*Source document*.
════════
The birth rate among blacks arriving in the North during the 1930s remained higher than among whites, notwithstanding a significant fall-off during the Depression. Both fell, but the black rates fell less steeply. The effect was to widen the disparity between the two birth rates. Thus in 1920 the non-white rate was 35.0 (live births per 1000 population), just over 30% higher than the white (26.9). In 1936, however, the year when rates for both racial groups reached their lowest point in recorded history, the black rate was nearly 43% higher than the white; in 1934 the gap was even greater - 45%.
Since a person born in 1934 turned sixteen in 1950, as compared with earlier years the numerical gap between blacks and whites reached a high point from 1949 to 1951, and there were bound to be relatively more blacks aged sixteen than whites of the same age. This is the age at which regular heroin use typically starts.
════════
*Information shown*.

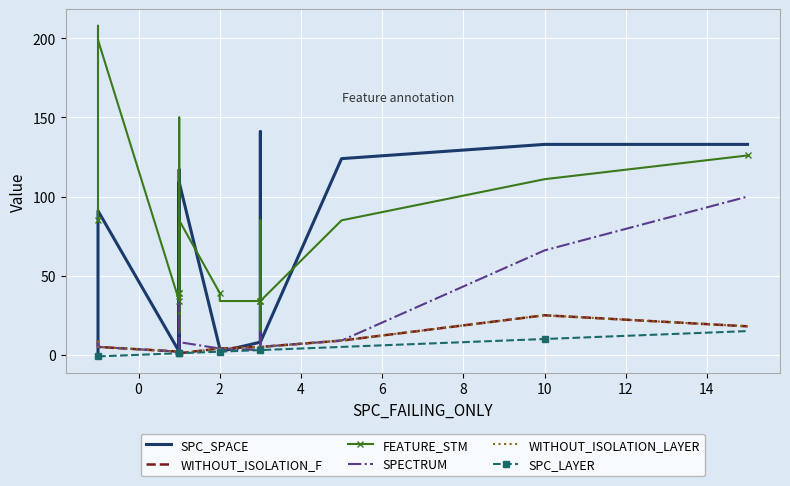

What is the greatest value displayed?

208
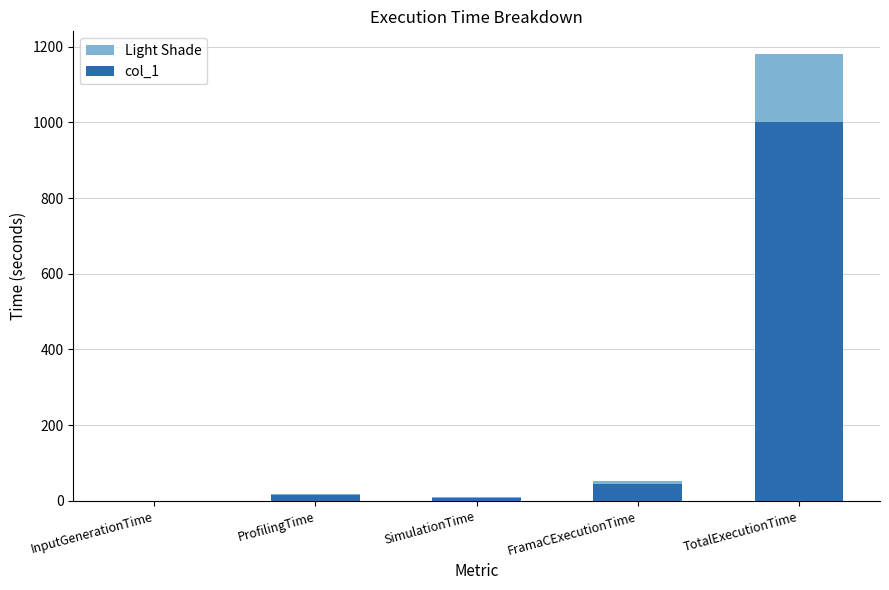

How many series are shown in this chart?

2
════════
*Task goal*. Reproduce the part of the passage on birth rates starting at "The birth rate" and ending at "greater - 45%.". Work from the passage on birth rates alone.

*Output of the task*.
The birth rate among blacks arriving in the North during the 1930s remained higher than among whites, notwithstanding a significant fall-off during the Depression. Both fell, but the black rates fell less steeply. The effect was to widen the disparity between the two birth rates. Thus in 1920 the non-white rate was 35.0 (live births per 1000 population), just over 30% higher than the white (26.9). In 1936, however, the year when rates for both racial groups reached their lowest point in recorded history, the black rate was nearly 43% higher than the white; in 1934 the gap was even greater - 45%.